* **PROBLEM DETAILS**
For this exercise, write out only the lines of the entries below from the one with "The imaging model" up to and including the one with "green bush (587,398,732,422) 1870", exactly as they are. Pictures stay out.
══ WORKING DATA ══
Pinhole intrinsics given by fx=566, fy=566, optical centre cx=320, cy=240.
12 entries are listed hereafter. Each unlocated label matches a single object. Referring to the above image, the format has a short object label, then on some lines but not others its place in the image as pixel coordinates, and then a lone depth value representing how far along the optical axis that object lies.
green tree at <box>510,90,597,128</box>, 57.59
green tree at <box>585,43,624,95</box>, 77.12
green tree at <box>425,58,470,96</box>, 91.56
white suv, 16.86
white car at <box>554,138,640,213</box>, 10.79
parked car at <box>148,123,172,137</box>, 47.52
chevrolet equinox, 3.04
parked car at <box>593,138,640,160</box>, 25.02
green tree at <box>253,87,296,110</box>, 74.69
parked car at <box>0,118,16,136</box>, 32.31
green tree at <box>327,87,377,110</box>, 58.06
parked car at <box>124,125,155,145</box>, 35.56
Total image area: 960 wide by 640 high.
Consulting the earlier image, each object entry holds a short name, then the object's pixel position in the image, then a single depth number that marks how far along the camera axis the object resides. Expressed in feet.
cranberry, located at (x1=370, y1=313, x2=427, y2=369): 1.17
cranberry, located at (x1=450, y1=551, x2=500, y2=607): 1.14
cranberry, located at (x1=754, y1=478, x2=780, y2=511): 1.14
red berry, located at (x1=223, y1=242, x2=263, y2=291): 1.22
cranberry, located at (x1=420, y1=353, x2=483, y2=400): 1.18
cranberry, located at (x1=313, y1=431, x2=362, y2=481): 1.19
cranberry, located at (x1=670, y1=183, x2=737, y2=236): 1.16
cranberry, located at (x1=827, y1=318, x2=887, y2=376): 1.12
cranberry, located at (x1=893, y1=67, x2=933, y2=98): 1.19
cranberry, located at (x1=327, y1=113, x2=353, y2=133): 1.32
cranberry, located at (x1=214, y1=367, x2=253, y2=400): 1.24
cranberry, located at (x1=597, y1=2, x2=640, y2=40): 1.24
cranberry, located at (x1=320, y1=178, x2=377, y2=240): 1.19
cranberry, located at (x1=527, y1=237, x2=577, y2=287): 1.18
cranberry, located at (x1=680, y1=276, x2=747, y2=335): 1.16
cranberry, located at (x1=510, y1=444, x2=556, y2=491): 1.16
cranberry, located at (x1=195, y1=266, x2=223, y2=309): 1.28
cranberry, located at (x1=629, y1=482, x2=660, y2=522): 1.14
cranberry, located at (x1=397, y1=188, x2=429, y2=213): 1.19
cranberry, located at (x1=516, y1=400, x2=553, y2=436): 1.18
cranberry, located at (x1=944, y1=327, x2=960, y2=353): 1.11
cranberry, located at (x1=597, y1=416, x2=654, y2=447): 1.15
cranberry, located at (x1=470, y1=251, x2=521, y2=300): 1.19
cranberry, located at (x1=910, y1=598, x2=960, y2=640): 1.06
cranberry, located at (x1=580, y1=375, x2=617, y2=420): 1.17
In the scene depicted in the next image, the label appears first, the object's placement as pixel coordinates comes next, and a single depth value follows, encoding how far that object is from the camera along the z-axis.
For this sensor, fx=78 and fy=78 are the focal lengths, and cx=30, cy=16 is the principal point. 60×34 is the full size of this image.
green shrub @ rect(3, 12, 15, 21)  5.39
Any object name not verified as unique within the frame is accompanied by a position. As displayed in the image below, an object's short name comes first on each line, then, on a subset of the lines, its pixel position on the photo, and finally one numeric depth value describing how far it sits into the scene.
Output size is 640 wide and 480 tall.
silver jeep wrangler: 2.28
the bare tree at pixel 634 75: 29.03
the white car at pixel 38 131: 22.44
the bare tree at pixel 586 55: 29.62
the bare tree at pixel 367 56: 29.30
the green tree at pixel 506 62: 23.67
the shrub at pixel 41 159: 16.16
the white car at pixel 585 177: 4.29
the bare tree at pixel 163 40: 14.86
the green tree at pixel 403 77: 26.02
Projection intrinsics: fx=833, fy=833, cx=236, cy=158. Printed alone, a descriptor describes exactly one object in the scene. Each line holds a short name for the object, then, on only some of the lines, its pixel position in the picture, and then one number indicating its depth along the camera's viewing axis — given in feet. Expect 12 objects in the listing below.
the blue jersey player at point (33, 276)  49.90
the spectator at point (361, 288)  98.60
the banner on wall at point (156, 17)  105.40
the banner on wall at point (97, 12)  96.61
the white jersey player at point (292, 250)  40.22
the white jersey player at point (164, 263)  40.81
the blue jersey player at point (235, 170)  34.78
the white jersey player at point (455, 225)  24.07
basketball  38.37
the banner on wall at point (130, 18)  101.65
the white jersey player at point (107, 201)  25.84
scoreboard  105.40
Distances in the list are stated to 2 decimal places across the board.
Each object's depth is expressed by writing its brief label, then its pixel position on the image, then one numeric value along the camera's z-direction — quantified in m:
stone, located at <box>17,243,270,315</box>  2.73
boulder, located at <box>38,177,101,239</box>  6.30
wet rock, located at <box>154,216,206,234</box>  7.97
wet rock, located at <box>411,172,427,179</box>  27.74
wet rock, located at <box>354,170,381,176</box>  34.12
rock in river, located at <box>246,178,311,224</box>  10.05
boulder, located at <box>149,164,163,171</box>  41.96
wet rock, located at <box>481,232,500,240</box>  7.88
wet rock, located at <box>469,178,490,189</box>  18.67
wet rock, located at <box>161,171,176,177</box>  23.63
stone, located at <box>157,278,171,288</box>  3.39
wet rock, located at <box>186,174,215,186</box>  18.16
═══
══ WORKING DATA ══
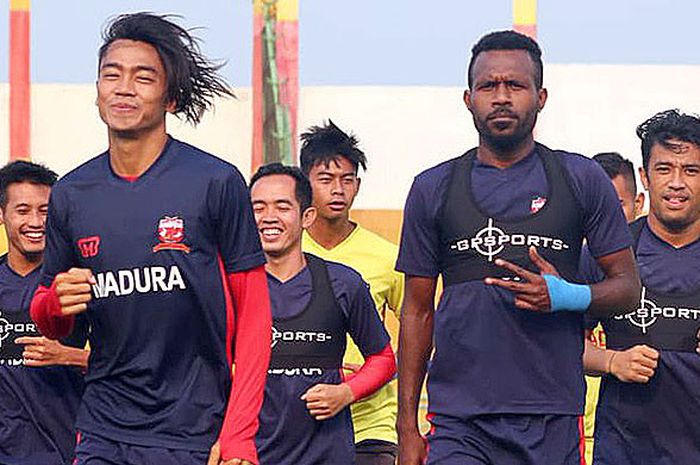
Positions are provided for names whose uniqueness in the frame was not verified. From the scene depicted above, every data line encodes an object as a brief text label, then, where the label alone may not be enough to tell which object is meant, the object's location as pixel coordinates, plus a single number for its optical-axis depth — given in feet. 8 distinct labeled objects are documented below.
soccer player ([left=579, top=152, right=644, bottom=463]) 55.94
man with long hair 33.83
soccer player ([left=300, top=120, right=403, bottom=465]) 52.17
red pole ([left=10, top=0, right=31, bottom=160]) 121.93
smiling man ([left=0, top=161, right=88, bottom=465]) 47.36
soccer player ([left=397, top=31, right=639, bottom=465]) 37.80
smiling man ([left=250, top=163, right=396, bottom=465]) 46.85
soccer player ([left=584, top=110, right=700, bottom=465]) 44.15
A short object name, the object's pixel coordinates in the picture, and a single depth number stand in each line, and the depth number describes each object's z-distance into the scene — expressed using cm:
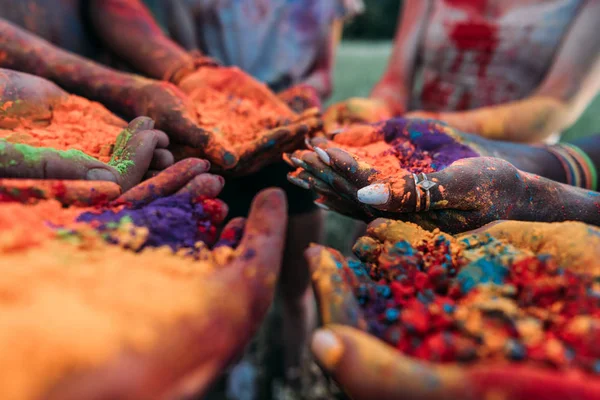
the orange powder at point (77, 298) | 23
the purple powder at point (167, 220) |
═══
══ WORKING DATA ══
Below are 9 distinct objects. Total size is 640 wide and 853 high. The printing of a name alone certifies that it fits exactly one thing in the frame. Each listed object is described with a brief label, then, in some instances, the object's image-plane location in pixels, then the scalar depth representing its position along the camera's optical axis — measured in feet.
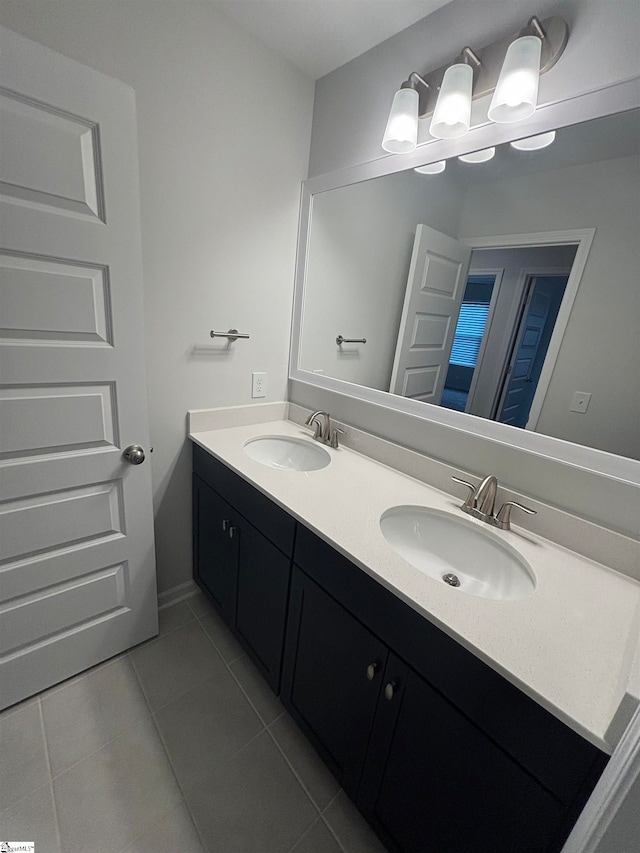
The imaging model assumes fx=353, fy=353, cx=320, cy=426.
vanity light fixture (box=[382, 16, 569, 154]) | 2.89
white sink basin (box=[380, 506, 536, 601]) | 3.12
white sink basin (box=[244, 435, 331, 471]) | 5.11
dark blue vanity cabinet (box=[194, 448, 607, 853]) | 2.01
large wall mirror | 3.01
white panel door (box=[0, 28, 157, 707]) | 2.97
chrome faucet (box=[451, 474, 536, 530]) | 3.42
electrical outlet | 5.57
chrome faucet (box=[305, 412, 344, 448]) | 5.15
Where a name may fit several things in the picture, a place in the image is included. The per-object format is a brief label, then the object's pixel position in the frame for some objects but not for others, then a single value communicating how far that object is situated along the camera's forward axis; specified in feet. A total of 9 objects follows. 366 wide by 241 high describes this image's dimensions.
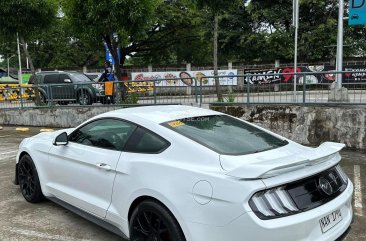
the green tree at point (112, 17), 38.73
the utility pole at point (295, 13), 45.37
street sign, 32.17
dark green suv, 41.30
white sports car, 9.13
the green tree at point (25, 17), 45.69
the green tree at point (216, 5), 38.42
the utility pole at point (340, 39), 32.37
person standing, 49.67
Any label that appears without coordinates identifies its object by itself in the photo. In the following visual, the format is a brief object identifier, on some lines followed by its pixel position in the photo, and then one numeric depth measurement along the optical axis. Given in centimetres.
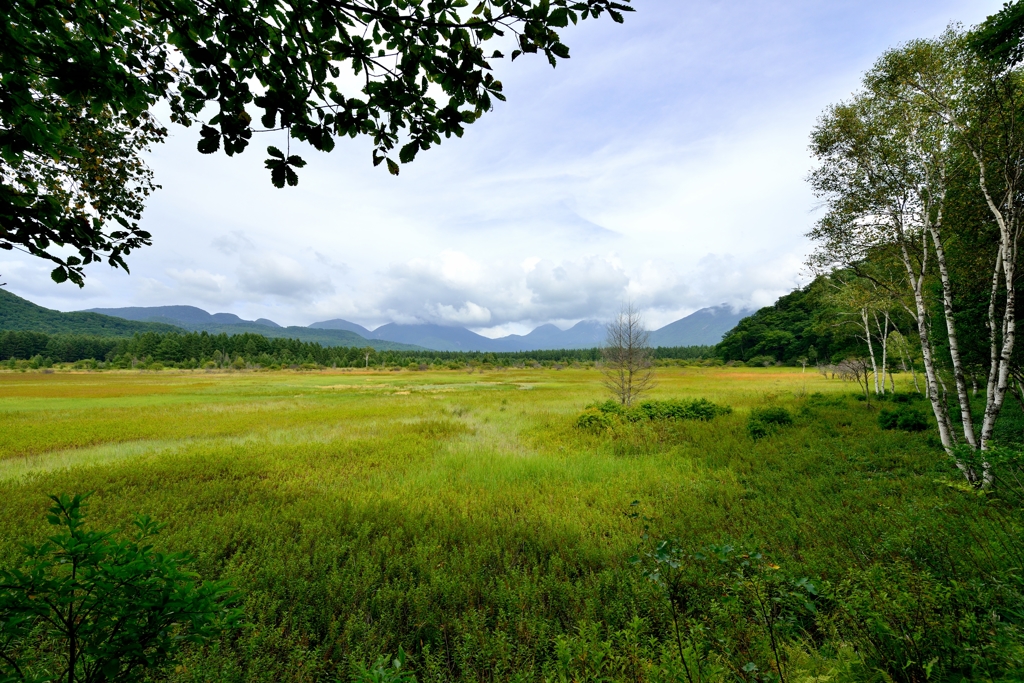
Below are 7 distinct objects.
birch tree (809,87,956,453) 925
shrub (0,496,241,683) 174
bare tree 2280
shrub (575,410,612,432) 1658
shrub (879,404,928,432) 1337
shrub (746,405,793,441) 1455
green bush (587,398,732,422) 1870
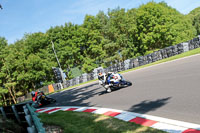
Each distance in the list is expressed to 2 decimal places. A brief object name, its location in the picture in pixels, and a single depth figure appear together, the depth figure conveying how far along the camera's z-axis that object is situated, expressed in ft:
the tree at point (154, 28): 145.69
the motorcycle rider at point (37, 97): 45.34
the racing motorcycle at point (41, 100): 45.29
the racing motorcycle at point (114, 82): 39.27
═══
* **TASK RESULT**
The imaging model assumes fx=353, fy=353, cx=320, cy=426.
vanity light fixture (box=[382, 16, 569, 154]) | 2.89
white sink basin (box=[380, 506, 536, 601]) | 3.12
white sink basin (box=[244, 435, 331, 471]) | 5.11
dark blue vanity cabinet (box=[194, 448, 607, 853]) | 2.01
large wall mirror | 3.01
white panel door (box=[0, 28, 157, 707]) | 2.97
chrome faucet (box=[451, 474, 536, 530]) | 3.42
electrical outlet | 5.57
chrome faucet (box=[305, 412, 344, 448]) | 5.15
Where a name may fit several things in the picture, a place in the image is included. The per-object format is a brief label, then the object's pixel position in the frame for some objects but not for others, then a single value communicating how far that object is situated along the camera's forward axis; specified in feet. A total of 9 objects follows. 366 wide by 241 high describes this image's dimensions.
the green tree at point (112, 17), 38.73
the utility pole at point (295, 13), 45.37
street sign, 32.17
dark green suv, 41.30
white sports car, 9.13
the green tree at point (25, 17), 45.69
the green tree at point (216, 5), 38.42
the utility pole at point (340, 39), 32.37
person standing, 49.67
Any label that appears without coordinates identifies its object by itself in the photo. In the following visual, the format is a brief object identifier, on some lines followed by its pixel position in the photo, and then one numeric depth measurement along the optical axis. Given in centimetres.
Below are 7 distinct objects.
birch tree (809,87,956,453) 925
shrub (0,496,241,683) 174
bare tree 2280
shrub (575,410,612,432) 1658
shrub (879,404,928,432) 1337
shrub (746,405,793,441) 1455
green bush (587,398,732,422) 1870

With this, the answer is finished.